Seit Donnerstag verhandeln ver.di und Unternehmer in Baden-Württemberg über eine neue Tarifstruktur im Einzelhandel. Das klingt sperrig, könnte für die bundesweit rund 3,2 Millionen Beschäftigten der Branche aber weitreichende Folgen haben.
von Daniel Behruzi
Es ist die Fortsetzung des Tarifkonflikts von 2013 mit anderen Mitteln. Mehr als 130.000 Beschäftigte hatten sich über Monate hinweg an Arbeitsniederlegungen beteiligt, um die von den Konzernen betriebene Zersetzung ihrer Tarifverträge zu verhindern. Zunächst mit Erfolg: Im Dezember 2013 wurde der Manteltarifvertrag wieder in Kraft gesetzt. Allerdings wurden zugleich Verhandlungen über eine grundlegende Reform der aus Unternehmersicht antiquierten Tarifregelungen verabredet, die nun beginnen.
Auch dabei dürfte es eher konfliktreich zugehen. Denn die Agenda der Einzelhandelskonzerne wird sich nicht geändert haben. Ihnen geht es keineswegs darum, unzeitgemäße Berufe wie die Kaltmamsell, den Pelznäher oder den Fahrstuhlführer aus dem Tarifwerk zu entfernen. Ihre Ziele sind statt dessen, wie so oft: Kostensenkung und »Flexibilisierung«. Das vergleichsweise einheitliche Eingruppierungssystem im Einzelhandel soll zergliedert werden. Statt nach Ausbildung und Berufserfahrung soll sich die Bezahlung nach den jeweiligen Tätigkeiten richten. Insbesondere vor dem Hintergrund einer verstärkten Arbeitsteilung – die einen Beschäftigten räumen den ganzen Tag nur Waren in die Regale, andere kassieren, wiederum andere sollen hauptsächlich die Kunden beraten – hätte das für große Teile der Belegschaften eine Abgruppierung zur Folge.
Auf eine solche »analytische Arbeitsbewertung« hatten sich die ver.di-Spitze und der Einzelhandelsverband HDE in ihren Grundzügen schon einmal geeinigt.
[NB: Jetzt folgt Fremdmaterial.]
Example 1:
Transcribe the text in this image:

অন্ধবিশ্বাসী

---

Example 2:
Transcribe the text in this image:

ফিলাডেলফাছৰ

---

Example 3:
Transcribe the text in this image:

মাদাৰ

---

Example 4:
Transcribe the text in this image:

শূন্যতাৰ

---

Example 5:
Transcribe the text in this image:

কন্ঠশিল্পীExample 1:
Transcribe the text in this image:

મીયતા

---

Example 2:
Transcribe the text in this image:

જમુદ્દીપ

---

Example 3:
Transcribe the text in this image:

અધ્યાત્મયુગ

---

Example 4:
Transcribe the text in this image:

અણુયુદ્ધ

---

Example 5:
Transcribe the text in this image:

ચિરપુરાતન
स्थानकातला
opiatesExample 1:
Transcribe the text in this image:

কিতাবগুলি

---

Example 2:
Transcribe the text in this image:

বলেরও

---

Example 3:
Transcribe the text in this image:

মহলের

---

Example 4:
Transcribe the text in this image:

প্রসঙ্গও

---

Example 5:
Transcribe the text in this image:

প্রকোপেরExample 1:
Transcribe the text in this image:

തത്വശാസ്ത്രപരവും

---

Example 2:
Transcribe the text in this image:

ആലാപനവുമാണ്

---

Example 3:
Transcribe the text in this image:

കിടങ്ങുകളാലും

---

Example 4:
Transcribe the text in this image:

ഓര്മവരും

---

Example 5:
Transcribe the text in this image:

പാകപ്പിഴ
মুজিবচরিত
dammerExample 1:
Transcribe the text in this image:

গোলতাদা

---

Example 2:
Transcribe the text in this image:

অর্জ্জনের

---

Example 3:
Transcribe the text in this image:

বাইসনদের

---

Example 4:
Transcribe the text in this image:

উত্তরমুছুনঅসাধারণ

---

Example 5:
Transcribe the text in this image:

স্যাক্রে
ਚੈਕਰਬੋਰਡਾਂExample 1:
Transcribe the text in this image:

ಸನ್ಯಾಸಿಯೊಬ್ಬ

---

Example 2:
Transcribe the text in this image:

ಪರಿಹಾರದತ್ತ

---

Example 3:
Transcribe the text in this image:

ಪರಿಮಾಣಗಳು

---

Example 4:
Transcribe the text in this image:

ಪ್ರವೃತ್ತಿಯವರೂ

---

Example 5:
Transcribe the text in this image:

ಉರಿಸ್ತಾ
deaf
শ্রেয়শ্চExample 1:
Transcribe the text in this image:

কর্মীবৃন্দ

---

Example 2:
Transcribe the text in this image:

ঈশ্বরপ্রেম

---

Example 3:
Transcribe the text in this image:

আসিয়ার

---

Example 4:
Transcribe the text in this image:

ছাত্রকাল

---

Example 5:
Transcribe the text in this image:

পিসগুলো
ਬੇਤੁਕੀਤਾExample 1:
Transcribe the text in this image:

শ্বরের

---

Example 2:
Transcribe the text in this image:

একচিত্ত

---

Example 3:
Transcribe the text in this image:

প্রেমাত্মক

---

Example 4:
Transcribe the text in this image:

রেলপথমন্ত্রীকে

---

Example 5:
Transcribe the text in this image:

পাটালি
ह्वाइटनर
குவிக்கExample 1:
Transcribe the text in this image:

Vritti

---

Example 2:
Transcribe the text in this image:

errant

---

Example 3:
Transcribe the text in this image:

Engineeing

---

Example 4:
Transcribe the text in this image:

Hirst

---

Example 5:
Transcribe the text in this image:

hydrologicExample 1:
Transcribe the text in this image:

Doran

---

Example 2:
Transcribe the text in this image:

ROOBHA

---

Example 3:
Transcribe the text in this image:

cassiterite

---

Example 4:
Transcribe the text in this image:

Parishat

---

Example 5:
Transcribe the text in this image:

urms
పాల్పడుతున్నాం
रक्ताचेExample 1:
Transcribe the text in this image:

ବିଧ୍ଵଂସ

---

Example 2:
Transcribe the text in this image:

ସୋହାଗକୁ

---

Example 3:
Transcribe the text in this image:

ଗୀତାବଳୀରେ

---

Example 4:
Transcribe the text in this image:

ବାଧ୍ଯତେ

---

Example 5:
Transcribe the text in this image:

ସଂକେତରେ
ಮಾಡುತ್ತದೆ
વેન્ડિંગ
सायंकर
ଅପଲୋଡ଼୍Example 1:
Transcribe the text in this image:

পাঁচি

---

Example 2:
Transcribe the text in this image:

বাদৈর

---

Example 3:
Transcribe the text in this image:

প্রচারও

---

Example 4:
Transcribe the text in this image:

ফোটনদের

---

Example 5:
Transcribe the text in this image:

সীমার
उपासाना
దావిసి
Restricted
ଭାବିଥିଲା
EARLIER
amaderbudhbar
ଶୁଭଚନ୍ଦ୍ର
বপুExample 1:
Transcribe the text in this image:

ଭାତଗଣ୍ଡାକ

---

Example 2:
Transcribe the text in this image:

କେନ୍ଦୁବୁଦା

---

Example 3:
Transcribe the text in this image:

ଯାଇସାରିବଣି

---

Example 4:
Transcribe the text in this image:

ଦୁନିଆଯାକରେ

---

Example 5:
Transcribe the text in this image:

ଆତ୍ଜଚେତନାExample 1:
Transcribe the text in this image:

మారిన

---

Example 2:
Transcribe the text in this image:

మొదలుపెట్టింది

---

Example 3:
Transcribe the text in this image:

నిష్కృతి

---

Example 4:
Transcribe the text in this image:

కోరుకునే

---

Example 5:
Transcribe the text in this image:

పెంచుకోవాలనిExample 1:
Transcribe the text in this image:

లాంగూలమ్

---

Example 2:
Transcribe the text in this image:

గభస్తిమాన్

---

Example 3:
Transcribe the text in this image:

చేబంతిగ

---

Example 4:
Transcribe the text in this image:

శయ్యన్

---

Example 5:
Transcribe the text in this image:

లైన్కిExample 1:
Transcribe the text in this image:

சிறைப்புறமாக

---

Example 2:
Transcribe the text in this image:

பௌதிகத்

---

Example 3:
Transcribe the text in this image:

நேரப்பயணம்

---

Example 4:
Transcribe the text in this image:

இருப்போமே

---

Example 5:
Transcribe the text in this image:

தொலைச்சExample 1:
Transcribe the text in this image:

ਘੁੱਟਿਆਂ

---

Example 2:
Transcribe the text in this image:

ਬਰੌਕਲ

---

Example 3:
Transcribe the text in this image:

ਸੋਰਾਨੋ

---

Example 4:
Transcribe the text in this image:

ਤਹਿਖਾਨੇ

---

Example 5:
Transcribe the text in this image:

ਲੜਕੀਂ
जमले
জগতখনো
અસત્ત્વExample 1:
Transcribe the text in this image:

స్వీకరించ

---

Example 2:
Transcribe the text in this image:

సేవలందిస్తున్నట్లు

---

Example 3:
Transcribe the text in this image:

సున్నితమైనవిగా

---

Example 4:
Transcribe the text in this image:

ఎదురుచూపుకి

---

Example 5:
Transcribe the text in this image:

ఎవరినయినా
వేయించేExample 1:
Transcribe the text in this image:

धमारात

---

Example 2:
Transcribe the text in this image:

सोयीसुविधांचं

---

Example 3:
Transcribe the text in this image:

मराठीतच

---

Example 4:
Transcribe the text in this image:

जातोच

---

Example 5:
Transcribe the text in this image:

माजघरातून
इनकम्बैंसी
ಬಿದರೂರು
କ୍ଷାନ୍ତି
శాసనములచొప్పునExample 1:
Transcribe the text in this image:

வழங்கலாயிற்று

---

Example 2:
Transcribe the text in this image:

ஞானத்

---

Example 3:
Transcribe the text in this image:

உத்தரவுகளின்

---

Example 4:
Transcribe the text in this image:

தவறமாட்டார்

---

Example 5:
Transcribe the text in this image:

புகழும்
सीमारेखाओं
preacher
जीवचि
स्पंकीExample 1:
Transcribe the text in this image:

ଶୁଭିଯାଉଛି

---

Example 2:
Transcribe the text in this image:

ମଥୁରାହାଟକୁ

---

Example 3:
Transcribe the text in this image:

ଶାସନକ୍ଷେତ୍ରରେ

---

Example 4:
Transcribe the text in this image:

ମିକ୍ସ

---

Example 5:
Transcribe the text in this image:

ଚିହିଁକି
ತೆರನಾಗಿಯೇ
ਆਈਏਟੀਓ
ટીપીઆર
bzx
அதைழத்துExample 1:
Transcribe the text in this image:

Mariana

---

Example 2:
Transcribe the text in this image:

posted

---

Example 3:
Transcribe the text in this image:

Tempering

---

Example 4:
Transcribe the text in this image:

Doch an der Gewerkschaftsbasis stieß das Vorhaben auf heftigen Widerstand. Zu deutlich hatten die »Tarifreformen« im Öffentlichen Dienst und in der Metallindustrie gezeigt, dass die Unternehmer eine solche Systemumstellung zu einer Verschlechterung der Arbeitsbedingungen nutzen würden. Die innergewerkschaftlichen Kritiker konnten die Verhandlungen damals stoppen. Es folgte der Arbeitskampf 2013, bei dem die Konzerne erfolglos versuchten, ihre Ziele mit Brachialgewalt durchzudrücken.
Nun also wieder Verhandlungen. Gut ist, dass diese im kampfstarken ver.di-Landesbezirk Baden-Württemberg beginnen, wo die entschiedensten Kritiker der bisherigen Reformdebatte beheimatet sind. Schlecht ist, dass während der Gespräche die Friedenspflicht gilt. Denn die Ziele der ver.di-Tarifkommission – keine Verschlechterungen; Sicherung und Verbesserung der Einkommen; keine Entwertung der Arbeit durch Aufgliederung von Tätigkeiten – werden sich sicher nicht ohne die Mobilisierung der Belegschaften durchsetzen lassen. Von tatsächlichen Reformen, wie der Anhebung der Gehälter für die (vor allem weiblichen) Verkäufer auf das Niveau der Löhne der (vor allem männlichen) Lagerarbeiter, ganz zu schweigen.